First, this isn't a choice of whether we have a manufacturing base in this. country or not, it's about what we manufacture. And I will be the first to point out that we're producing less furniture and fewer shoes and T-shirts and that they're producing more in China. But our overall manufacturing output is up 50 percent. Our manufacturing capacity has continued to increase because of rising productivity. We are producing more semiconductors, chemicals, sophisticated machinery, pharmaceuticals, even passenger vehicles and parts. This is trade in action. We're specializing in the higher-end parts.
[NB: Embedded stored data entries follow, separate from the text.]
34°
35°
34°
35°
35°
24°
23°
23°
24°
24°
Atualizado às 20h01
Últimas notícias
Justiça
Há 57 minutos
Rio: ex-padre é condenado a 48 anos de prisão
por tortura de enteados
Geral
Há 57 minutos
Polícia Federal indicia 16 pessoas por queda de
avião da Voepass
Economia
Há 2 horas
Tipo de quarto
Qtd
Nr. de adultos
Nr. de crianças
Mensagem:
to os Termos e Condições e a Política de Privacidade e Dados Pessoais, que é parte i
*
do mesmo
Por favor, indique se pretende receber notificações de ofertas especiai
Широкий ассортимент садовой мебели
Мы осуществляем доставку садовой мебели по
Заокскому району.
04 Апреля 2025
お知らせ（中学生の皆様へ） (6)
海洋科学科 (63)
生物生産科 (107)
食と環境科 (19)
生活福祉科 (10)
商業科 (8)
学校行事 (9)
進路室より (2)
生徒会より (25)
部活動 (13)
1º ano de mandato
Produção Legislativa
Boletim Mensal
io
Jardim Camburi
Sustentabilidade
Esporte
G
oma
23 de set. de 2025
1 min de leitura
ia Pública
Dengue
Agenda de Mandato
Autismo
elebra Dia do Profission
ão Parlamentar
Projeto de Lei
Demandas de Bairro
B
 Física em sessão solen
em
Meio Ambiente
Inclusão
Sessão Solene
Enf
Let me make one other point. This is also a consumer issue. You know, my friend to the right here, he pointed out that the State of New Jersey is happy to pay a 20-percent premium [to buy domestically]. And that's fine. The State of New Jersey can just pass the costs on to the taxpayers, and they may not even know. But if you're a middle-class or poor family in North Dakota, a 20~percent-higher bill for your expenses is real money, and that translates into lower real wages and a lower standard of living.
Senator Dorgan: Since you raised it, Mr. Griswold, let me ask you, as a consumer: if you knew that a product that was coming from the work of an l1-year-old working 11 to 14 hours a day, 7 days a week, in a sweatshop -- if you knew that, would you prefer to pay a premium for a product -- identical product that was produced in circumstances that were not coming from a sweatshop from an 11-year-old child?
Mr. Griswold: Well--
Senator Dorgan: Would you make that choice, as a consumer?
Mr. Griswold: I would ask myself, Would that child, would her family be better off if I did not buy that product? And I'm not sure. You know, we had an experience in the early 1990s when Congress was considering quite stringent legislation aimed at child labor abroad. In Bangladesh, they laid off 50,000 child workers, rapidly, to avoid coming under that law. It never became law, but just the threat of it displaced 50,000 workers. The ILO, UNICEF, and Bangladeshi labor activists went and investigated, and they found that most of those 50,000 kids did not go to school, they either were unemployed and their families were worse off, or many of them ended up in occupations that were even less acceptable than a garment factory -- stone crushing, street hustling, some of them even ended up in prostitution. So, I buy products from poor workers in poor countries, and I make no apologies.
Senator Dorgan: There's been a separate study since that time that debunks the study you described, so we can put both studies in the record.